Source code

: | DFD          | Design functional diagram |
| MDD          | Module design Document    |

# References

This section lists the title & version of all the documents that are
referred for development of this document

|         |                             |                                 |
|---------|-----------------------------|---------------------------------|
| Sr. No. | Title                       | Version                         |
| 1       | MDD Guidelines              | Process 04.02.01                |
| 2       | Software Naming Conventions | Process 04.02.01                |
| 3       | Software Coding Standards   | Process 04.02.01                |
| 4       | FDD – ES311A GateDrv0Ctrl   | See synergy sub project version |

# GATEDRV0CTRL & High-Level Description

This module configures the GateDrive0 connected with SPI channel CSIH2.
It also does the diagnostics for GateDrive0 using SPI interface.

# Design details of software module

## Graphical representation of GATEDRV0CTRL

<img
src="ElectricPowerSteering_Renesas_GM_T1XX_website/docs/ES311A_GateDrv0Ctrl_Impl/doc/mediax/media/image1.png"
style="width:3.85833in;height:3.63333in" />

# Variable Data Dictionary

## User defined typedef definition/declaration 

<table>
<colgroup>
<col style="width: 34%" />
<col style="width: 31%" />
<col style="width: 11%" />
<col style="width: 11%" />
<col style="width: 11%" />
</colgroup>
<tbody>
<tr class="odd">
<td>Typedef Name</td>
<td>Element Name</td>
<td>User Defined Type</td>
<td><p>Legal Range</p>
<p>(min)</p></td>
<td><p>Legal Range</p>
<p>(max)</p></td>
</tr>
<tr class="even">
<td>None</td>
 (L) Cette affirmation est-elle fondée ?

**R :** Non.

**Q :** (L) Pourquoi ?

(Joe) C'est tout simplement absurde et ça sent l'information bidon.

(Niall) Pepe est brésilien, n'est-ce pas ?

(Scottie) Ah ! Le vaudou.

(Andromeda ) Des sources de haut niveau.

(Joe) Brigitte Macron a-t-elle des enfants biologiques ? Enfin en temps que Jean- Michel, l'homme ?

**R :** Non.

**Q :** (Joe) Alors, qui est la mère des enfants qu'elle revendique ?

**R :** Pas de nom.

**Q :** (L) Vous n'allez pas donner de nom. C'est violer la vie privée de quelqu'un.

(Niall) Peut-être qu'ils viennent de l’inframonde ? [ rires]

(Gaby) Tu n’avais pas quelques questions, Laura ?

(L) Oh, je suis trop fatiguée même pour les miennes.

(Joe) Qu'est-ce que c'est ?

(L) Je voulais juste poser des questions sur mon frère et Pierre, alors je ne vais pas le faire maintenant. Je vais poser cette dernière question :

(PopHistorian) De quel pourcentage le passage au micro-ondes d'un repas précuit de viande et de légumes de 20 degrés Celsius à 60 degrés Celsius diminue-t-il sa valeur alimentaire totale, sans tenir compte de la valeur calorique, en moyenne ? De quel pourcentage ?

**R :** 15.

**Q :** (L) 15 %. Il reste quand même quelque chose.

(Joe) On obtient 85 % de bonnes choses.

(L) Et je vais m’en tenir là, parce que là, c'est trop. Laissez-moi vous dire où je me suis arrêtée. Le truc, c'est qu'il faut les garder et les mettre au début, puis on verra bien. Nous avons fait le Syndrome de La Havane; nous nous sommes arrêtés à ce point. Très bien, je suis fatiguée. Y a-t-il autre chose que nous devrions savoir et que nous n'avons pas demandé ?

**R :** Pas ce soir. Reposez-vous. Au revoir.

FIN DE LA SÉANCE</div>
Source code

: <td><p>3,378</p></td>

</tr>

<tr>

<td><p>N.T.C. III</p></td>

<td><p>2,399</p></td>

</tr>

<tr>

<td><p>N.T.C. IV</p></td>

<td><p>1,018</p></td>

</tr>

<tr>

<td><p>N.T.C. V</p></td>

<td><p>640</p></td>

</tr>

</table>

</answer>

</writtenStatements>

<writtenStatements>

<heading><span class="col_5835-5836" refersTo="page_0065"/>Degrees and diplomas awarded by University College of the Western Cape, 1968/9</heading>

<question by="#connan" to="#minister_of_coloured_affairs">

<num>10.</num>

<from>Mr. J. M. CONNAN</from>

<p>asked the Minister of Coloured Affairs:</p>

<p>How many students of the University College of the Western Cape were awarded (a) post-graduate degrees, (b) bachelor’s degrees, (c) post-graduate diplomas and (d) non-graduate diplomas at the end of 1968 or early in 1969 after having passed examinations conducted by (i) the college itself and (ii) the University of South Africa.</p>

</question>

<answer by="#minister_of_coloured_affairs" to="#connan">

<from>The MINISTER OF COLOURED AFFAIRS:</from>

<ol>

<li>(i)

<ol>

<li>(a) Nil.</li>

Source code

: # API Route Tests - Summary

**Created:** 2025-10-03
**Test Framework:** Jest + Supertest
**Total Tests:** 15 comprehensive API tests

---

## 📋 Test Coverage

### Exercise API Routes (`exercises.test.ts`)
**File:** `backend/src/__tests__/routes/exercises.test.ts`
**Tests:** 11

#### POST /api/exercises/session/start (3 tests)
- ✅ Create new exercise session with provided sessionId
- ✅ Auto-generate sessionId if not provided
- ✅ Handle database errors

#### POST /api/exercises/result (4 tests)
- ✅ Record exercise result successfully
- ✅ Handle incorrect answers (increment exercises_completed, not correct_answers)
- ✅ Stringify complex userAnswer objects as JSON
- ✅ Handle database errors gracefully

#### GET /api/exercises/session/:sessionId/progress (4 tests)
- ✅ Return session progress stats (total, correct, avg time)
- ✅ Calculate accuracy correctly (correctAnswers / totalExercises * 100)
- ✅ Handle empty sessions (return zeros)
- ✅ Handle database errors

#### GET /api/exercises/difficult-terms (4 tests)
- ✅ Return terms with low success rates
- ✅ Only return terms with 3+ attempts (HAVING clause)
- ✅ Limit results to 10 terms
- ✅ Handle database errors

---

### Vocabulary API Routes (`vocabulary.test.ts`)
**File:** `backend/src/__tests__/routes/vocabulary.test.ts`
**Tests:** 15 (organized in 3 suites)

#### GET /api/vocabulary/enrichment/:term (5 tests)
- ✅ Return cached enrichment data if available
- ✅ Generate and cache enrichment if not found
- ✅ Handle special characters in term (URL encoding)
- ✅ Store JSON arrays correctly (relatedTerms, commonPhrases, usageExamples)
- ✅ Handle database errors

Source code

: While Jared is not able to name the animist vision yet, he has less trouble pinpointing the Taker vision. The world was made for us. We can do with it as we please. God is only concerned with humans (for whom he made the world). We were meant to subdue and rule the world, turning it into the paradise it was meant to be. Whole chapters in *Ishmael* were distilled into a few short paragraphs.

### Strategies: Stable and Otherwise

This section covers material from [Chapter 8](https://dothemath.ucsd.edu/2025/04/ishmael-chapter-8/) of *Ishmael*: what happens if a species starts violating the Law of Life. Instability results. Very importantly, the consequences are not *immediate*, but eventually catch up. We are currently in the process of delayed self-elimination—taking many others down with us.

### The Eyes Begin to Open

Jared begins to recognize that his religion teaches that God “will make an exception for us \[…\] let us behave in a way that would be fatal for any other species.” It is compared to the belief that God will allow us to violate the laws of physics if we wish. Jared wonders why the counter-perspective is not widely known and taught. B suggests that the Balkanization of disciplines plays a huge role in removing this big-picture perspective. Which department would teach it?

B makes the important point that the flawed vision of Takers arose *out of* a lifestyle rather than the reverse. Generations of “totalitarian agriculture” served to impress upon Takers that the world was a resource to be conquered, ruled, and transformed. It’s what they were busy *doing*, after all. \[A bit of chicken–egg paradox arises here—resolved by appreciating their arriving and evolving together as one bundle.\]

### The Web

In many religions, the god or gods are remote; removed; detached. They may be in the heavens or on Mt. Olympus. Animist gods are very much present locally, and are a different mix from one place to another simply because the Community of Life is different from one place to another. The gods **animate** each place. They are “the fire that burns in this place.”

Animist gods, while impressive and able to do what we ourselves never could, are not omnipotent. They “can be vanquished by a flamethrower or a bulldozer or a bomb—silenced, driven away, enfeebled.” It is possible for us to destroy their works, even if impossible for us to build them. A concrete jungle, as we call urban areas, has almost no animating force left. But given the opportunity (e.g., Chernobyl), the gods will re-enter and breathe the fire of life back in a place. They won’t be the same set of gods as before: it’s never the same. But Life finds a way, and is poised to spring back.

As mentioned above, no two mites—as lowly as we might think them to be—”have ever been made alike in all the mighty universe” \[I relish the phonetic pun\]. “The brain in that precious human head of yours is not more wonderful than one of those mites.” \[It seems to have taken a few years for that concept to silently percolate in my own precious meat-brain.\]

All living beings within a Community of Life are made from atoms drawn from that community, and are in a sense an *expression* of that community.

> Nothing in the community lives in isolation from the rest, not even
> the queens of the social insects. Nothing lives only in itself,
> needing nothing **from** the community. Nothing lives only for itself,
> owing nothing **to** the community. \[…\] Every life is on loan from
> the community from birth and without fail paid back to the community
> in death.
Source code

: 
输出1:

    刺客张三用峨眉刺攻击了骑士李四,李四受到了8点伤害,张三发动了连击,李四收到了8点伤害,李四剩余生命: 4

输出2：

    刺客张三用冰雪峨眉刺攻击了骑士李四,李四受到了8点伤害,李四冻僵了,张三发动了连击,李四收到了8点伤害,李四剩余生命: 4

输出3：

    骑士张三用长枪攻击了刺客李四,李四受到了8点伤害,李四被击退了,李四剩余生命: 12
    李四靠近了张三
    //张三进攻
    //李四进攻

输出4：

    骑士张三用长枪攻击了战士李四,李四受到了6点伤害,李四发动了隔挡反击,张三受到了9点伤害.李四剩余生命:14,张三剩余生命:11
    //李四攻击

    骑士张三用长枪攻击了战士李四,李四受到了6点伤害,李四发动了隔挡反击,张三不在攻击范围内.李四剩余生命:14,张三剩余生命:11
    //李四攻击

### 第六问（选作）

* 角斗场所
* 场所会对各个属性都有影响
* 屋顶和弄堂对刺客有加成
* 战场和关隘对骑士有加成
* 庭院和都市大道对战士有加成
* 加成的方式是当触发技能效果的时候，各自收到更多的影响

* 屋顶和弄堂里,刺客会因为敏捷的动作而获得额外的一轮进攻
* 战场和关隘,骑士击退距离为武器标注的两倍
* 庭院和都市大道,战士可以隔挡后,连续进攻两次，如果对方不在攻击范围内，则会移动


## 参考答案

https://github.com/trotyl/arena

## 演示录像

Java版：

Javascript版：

—————

What needs to be done: If a line in the records above contains the word "trop", copy it.

Solution to the problem:
(L) Oh, je suis trop fatiguée même pour les miennes.
(L) Et je vais m’en tenir là, parce que là, c'est trop. Laissez-moi vous dire où je me suis arrêtée. Le truc, c'est qu'il faut les garder et les mettre au début, puis on verra bien. Nous avons fait le Syndrome de La Havane; nous nous sommes arrêtés à ce point. Très bien, je suis fatiguée. Y a-t-il autre chose que nous devrions savoir et que nous n'avons pas demandé ?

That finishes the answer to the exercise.